Information shown START

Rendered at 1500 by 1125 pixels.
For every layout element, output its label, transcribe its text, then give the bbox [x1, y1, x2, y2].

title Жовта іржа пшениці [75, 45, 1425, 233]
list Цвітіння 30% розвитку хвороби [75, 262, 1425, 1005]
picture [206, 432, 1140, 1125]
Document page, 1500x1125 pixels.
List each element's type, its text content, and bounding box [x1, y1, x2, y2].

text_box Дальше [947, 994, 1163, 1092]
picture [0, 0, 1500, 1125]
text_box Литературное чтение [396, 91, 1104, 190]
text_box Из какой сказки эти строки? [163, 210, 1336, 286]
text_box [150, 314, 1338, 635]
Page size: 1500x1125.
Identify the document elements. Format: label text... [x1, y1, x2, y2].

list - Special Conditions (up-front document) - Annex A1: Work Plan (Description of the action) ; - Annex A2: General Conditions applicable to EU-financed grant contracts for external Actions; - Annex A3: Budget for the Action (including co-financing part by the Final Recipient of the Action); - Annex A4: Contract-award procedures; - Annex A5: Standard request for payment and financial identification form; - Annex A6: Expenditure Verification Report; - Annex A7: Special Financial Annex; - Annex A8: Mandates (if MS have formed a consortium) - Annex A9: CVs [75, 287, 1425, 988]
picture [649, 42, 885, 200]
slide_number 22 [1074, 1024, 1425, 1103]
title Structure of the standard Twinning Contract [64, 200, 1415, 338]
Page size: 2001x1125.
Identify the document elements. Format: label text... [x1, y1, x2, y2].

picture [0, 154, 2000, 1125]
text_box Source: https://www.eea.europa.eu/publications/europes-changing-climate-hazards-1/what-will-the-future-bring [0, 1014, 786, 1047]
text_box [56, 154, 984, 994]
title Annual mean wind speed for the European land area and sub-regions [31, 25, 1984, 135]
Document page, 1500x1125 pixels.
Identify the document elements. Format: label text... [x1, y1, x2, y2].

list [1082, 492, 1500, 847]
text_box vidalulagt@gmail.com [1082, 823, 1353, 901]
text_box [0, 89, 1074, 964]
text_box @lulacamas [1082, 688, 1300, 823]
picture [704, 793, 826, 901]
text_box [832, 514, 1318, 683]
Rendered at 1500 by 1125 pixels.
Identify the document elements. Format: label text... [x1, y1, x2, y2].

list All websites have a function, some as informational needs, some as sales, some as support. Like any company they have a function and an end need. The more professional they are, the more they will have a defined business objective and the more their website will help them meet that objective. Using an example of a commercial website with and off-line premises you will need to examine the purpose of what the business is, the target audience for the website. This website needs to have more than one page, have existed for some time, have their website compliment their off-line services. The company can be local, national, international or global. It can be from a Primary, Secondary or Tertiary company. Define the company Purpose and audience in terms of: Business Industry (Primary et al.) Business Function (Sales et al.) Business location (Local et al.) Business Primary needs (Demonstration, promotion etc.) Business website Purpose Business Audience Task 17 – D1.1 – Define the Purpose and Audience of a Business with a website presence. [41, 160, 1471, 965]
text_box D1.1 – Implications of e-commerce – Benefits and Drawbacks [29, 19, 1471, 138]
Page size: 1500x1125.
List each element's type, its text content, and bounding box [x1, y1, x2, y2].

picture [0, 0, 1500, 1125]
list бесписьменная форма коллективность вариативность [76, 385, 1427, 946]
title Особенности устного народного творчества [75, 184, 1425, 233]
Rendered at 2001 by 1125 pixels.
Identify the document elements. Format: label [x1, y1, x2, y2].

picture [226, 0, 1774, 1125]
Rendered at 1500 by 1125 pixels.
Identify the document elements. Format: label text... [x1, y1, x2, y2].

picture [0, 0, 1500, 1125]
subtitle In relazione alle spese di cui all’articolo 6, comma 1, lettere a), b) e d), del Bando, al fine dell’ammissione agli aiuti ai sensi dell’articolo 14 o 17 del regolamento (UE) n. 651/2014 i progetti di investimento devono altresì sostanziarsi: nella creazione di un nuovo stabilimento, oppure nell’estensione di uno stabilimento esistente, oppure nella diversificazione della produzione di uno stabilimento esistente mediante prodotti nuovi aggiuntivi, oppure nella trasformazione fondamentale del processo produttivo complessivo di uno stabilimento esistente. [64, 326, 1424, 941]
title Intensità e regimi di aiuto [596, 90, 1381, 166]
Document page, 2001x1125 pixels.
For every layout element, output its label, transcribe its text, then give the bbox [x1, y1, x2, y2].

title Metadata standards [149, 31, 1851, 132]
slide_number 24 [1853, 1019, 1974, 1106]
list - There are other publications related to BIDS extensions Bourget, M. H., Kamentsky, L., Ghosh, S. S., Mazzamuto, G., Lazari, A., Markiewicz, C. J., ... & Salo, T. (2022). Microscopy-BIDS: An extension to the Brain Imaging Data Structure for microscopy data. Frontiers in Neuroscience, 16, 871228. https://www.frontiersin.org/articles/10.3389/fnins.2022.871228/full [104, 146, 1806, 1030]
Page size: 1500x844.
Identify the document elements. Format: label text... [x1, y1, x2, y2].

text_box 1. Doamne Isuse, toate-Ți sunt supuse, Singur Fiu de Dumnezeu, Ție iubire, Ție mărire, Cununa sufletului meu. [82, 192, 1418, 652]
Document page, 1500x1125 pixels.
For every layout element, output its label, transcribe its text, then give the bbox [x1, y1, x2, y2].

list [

Information shown END

■ **Problem**:
Make a copy of each line in the records that has the word "size".

■ **Exercise result**:
Page size: 1500x1125.
Page size: 2001x1125.
Page size: 1500x1125.
Page size: 1500x844.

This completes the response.